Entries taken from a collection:
· · · · · · ·

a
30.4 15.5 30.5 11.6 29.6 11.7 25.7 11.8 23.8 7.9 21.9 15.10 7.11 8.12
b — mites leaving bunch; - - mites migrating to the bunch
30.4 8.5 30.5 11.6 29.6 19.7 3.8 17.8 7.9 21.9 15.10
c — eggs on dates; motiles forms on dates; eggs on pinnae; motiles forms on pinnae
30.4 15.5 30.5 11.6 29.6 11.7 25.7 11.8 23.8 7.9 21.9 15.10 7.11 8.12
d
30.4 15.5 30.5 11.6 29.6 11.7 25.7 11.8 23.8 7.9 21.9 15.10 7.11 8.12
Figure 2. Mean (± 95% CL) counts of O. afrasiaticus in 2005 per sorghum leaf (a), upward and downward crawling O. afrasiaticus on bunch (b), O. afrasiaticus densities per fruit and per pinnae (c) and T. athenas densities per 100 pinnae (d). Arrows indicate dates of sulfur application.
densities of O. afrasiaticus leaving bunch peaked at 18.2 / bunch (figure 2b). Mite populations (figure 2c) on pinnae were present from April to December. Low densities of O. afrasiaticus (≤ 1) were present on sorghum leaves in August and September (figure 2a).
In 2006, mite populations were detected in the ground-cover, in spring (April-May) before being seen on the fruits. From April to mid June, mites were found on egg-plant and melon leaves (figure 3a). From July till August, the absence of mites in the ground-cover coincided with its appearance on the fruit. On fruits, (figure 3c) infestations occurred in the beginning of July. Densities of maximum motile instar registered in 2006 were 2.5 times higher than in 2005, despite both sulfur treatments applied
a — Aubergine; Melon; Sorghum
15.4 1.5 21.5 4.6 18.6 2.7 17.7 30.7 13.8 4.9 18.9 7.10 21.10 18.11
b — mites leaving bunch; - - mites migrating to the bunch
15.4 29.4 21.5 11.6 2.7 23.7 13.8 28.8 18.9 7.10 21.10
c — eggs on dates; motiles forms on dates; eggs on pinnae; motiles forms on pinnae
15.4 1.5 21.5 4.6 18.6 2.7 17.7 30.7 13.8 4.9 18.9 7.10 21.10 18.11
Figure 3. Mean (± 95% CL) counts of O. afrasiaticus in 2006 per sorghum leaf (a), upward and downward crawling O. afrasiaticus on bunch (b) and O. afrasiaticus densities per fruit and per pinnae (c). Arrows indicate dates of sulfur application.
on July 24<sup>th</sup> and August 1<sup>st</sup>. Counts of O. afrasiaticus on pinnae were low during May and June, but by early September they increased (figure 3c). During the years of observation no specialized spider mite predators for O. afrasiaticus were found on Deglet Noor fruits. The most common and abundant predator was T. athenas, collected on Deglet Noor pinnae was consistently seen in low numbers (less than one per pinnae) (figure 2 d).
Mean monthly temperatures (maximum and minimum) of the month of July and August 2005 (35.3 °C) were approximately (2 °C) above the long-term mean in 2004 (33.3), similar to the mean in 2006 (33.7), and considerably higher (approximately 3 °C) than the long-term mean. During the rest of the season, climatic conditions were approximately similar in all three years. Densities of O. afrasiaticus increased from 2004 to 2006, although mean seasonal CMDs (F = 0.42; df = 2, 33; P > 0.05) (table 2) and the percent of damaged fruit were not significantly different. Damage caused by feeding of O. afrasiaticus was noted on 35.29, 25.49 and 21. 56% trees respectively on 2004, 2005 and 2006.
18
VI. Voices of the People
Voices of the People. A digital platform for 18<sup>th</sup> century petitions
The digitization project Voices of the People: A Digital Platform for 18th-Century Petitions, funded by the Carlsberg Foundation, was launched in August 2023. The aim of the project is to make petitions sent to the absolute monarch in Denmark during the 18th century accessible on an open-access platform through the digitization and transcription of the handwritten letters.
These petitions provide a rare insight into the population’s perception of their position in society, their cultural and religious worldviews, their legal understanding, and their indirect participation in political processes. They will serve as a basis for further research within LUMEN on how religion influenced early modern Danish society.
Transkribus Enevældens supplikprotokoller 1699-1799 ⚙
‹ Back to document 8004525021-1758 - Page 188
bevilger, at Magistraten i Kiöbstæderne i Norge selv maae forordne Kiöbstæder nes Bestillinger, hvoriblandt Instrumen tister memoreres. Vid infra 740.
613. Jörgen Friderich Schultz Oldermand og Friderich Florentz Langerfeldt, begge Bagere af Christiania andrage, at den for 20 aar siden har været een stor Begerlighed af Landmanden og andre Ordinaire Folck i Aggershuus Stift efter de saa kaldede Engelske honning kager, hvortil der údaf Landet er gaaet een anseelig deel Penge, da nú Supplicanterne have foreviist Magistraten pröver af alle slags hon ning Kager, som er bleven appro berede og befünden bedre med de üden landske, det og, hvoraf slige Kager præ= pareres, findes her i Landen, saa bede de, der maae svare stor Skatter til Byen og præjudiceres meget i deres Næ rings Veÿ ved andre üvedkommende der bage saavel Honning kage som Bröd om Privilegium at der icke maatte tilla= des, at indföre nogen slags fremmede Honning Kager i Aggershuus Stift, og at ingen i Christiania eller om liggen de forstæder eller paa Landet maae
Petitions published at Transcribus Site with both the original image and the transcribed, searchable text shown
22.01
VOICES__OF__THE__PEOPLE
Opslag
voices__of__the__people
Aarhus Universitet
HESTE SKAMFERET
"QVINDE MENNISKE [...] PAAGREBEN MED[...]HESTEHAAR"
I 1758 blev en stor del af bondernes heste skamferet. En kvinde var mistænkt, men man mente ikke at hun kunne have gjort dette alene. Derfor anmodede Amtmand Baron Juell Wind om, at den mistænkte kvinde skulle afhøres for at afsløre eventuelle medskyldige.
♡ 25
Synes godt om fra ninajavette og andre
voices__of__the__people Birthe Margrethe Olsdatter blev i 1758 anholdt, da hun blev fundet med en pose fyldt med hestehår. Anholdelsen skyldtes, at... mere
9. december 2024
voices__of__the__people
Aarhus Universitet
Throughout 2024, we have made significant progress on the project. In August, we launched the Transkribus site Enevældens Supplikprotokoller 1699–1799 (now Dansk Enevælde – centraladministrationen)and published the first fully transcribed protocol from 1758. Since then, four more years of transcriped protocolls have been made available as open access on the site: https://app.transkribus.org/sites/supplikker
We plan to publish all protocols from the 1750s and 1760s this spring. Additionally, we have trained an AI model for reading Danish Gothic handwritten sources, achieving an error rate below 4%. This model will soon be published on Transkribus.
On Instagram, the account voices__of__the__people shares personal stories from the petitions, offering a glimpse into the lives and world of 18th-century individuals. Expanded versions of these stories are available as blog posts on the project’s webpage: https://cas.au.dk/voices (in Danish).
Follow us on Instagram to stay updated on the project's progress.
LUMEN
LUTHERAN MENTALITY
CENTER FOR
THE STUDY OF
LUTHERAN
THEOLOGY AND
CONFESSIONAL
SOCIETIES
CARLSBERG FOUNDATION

· · · · · · ·

● WORK REQUEST: From the entries, report each line that includes the word "Instagram".

● TASK ANSWER:
On Instagram, the account voices__of__the__people shares personal stories from the petitions, offering a glimpse into the lives and world of 18th-century individuals. Expanded versions of these stories are available as blog posts on the project’s webpage: https://cas.au.dk/voices (in Danish).
Follow us on Instagram to stay updated on the project's progress.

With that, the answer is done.